Всё лето после пожара расчищали иконники фрески Спасского храма от копоти, многие были ещё не закончены из-за мелкости письма. Выкрякивая последние силы, Гоитан один в вышине дописывал свод. Восхищенный, приставленный ему для помощи, больше суетился внизу, причитая, что Бог оставил их за бесчинство и наглость.

   — Не тех Он оставляет, кто живёт в пороке да не гордится, — отвечал ему сверху Гоитан, — а тех, кто о грехах плачется, но в гордыне пребывает.

Слова гулко и страшно разносились в пустоте. Темнеть начинало снизу, а под куполом долго ещё было светло. Гоитан спускался с лесов последним. Восхищенный, тоскуя, ждал.

   — Я уж и воды согрел, — взывал он, шлёпая лаптями по каменному полу и хрустя раскиданной яичной скорлупой. — И печурку в сторожке растопил. Тебе ведь Всё сыро кажется.

   — Вапнотворение, то есть писание красками, премудрость великая, тайности исполнена, — шутливо поучал его Гоитан, отмывая руки. — Хватал бы смыслы-то округ нас. А ты наяву грезишь, ходишь рот раскрывши. Подай-ка вареги. Да не валяны, вязаны давай.
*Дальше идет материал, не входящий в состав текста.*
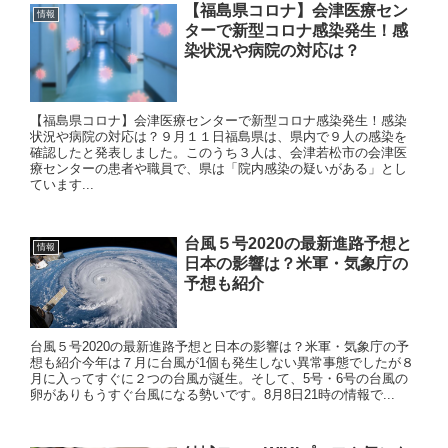
【福島県コロナ】会津医療セン
情報
ターで新型コロナ感染発生！感
染状況や病院の対応は？
【福島県コロナ】会津医療センターで新型コロナ感染発生！感染
状況や病院の対応は？９月１１日福島県は、県内で９人の感染を
確認したと発表しました。このうち３人は、会津若松市の会津医
療センターの患者や職員で、県は「院内感染の疑いがある」とし
ています...
台風５号2020の最新進路予想と
情報
日本の影響は？米軍・気象庁の
予想も紹介
台風５号2020の最新進路予想と日本の影響は？米軍・気象庁の予
想も紹介今年は７月に台風が1個も発生しない異常事態でしたが８
月に入ってすぐに２つの台風が誕生。そして、5号・6号の台風の
卵がありもうすぐ台風になる勢いです。8月8日21時の情報で...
У иконника к вечеру от работы застывали руки, и он надевал варежки.

   — А я и так всё ловлю, — оправдывался Восхищенный. — Только не дано мне. Пойдём лучше поговорим о божественном.

   — Не дано!.. Ты даже запомнить не можешь, когда известь жечь надобно.
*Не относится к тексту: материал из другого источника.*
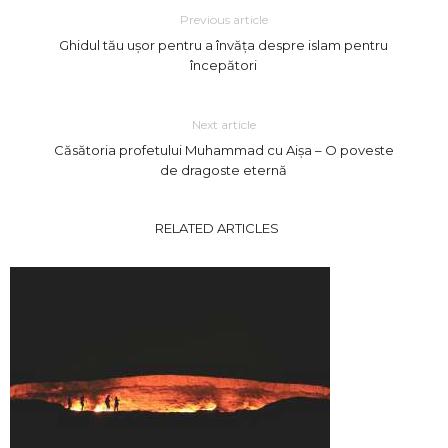
Previous article
Ghidul tău ușor pentru a învăța despre islam pentru
începători
Next article
Căsătoria profetului Muhammad cu Aișa – O poveste
de dragoste eternă
RELATED ARTICLES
   — Запомнил! Вот и запомнил! — торжествуя, вскрикивал Восхищенный. — В пятнадцатый день луны, тогда же и сосуды глиняные творить и в печи ставить, а также поля сжатые зажигать.
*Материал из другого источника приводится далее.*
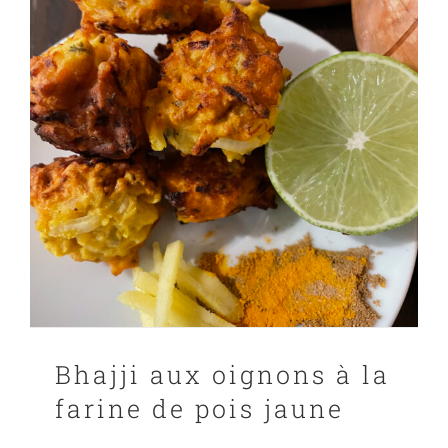
PANIER
EN
Bhajji aux oignons à la
farine de pois jaune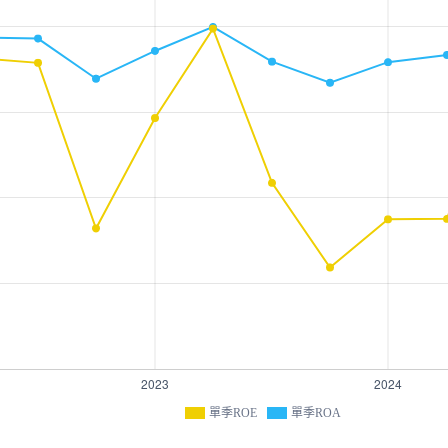
單季ROE
單季ROA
   — Премудрость, однако! — усмехнулся Гоитан. — Готова ли каша-то?

   — Готова давно.

   — А скажи мне, что есть дикий цвет?

   — Лазорь задымчата. Идём, страшно мне в сумеречи.

   — В храме-то страшно? Смотри, день иссяк, а на святых одежда пылает огнеобразно. Хорошим баканом цветили. А вот на рукавах багрец надо пробелить порезче, чтоб складки глубже легли. Чуешь?

   — Чую, — шёпотом соглашался Восхищенный. — Могуче сотворено, слепливо.

   — Событие зряще, веселимся, — довольно сказал Гоитан.

   — В восторге я, и все тоже! — подтвердил Восхищенный. — Искусник ты.

   — Искренне говоришь? — как будто бы засомневался иконник.

Пища их во временной сторожке у храма была скудна. Но и о ней забывали.

   — Пройдёт время, напишут лучше, — задумывался Гоитан, откладывая ложку.

   — Возможно ли лучше-то?

   — Возможно. Только я не знаю како. Что мне дано, то дано. Сколь сумел — выразил. Но думаю, когда-нибудь напишут и лучше.

   — Я вот думаю иногда, как происходило то или иное событие? — говорил Восхищенный, подкармливая огонь щепой.

   — А что есть событие? — перебил Гоитан.

   — Тут самое трудное в представлении его — это отойти от равнодушия, каковое вселяет в нас отдалённость во времени, и вообразить жгучие частности отдельных судеб, вписывающихся в событие.

   — А если событий нет? А есть только пёстрые частности незначительных судеб? — возразил Гоитан.

   — События есть всегда. Не всегда видимые воочию. Не всегда понимаемые по значению. Покойный святитель Пётр, у гроба которого девица скрюченная исцелилась, или смиренный инок Сергий из Радонежа — событие или нет?

   — Но мы говорим о событии как о действии сил, совокупно мысленных, духовных и плотских. Мы говорим о них как о череде явлений, имеющих для прошлого и для будущего значение и смысл, — возразил Гоитан.

   — Человек — величайшее событие здешнего мира, потому что он есть проявление умысла Божьего, часть которого и есть игра тех сил, о которых говоришь. А промысел о человеке, бывает, назначен к пониманию и проявлению лишь в будущем, когда ясно становится, к чему была назначена его земная судьба.